**RAW DATA**
══════════

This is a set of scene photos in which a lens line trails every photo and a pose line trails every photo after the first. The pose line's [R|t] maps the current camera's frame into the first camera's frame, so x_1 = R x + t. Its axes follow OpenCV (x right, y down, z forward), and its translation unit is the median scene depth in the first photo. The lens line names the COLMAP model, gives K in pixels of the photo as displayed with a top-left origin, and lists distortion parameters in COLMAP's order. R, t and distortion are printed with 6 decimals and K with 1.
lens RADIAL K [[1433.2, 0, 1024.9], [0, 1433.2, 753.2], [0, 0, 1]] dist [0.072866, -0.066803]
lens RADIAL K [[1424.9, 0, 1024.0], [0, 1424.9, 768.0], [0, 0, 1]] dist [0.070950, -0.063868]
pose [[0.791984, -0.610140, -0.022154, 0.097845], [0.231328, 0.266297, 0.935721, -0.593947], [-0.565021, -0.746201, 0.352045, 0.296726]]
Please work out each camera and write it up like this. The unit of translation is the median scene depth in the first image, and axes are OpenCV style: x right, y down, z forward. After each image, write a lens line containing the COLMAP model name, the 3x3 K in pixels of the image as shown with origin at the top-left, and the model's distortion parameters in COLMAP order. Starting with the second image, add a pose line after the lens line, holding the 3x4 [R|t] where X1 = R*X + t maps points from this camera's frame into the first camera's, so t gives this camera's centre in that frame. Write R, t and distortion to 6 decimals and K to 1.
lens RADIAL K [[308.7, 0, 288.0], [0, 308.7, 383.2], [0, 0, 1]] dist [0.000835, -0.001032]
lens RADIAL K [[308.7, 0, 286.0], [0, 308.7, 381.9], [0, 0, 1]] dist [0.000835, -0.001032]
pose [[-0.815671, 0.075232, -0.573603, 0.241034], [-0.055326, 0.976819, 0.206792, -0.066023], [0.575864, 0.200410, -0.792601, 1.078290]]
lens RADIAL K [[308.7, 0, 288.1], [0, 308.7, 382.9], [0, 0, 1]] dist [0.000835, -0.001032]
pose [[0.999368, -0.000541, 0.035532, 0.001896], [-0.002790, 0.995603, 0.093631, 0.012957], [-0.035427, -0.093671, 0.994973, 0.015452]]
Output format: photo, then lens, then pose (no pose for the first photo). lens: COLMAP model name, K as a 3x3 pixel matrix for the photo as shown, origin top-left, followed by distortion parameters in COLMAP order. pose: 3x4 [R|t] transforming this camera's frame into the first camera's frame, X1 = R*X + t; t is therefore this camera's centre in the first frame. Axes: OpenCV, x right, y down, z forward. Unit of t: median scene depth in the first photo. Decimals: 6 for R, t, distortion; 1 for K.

══════════

**AIM OF THE TASK**
Copy every one of the records above verbatim, without changing a single character.

**EXERCISE ANSWER**
This is a set of scene photos in which a lens line trails every photo and a pose line trails every photo after the first. The pose line's [R|t] maps the current camera's frame into the first camera's frame, so x_1 = R x + t. Its axes follow OpenCV (x right, y down, z forward), and its translation unit is the median scene depth in the first photo. The lens line names the COLMAP model, gives K in pixels of the photo as displayed with a top-left origin, and lists distortion parameters in COLMAP's order. R, t and distortion are printed with 6 decimals and K with 1.
lens RADIAL K [[1433.2, 0, 1024.9], [0, 1433.2, 753.2], [0, 0, 1]] dist [0.072866, -0.066803]
lens RADIAL K [[1424.9, 0, 1024.0], [0, 1424.9, 768.0], [0, 0, 1]] dist [0.070950, -0.063868]
pose [[0.791984, -0.610140, -0.022154, 0.097845], [0.231328, 0.266297, 0.935721, -0.593947], [-0.565021, -0.746201, 0.352045, 0.296726]]
Please work out each camera and write it up like this. The unit of translation is the median scene depth in the first image, and axes are OpenCV style: x right, y down, z forward. After each image, write a lens line containing the COLMAP model name, the 3x3 K in pixels of the image as shown with origin at the top-left, and the model's distortion parameters in COLMAP order. Starting with the second image, add a pose line after the lens line, holding the 3x4 [R|t] where X1 = R*X + t maps points from this camera's frame into the first camera's, so t gives this camera's centre in that frame. Write R, t and distortion to 6 decimals and K to 1.
lens RADIAL K [[308.7, 0, 288.0], [0, 308.7, 383.2], [0, 0, 1]] dist [0.000835, -0.001032]
lens RADIAL K [[308.7, 0, 286.0], [0, 308.7, 381.9], [0, 0, 1]] dist [0.000835, -0.001032]
pose [[-0.815671, 0.075232, -0.573603, 0.241034], [-0.055326, 0.976819, 0.206792, -0.066023], [0.575864, 0.200410, -0.792601, 1.078290]]
lens RADIAL K [[308.7, 0, 288.1], [0, 308.7, 382.9], [0, 0, 1]] dist [0.000835, -0.001032]
pose [[0.999368, -0.000541, 0.035532, 0.001896], [-0.002790, 0.995603, 0.093631, 0.012957], [-0.035427, -0.093671, 0.994973, 0.015452]]
Output format: photo, then lens, then pose (no pose for the first photo). lens: COLMAP model name, K as a 3x3 pixel matrix for the photo as shown, origin top-left, followed by distortion parameters in COLMAP order. pose: 3x4 [R|t] transforming this camera's frame into the first camera's frame, X1 = R*X + t; t is therefore this camera's centre in the first frame. Axes: OpenCV, x right, y down, z forward. Unit of t: median scene depth in the first photo. Decimals: 6 for R, t, distortion; 1 for K.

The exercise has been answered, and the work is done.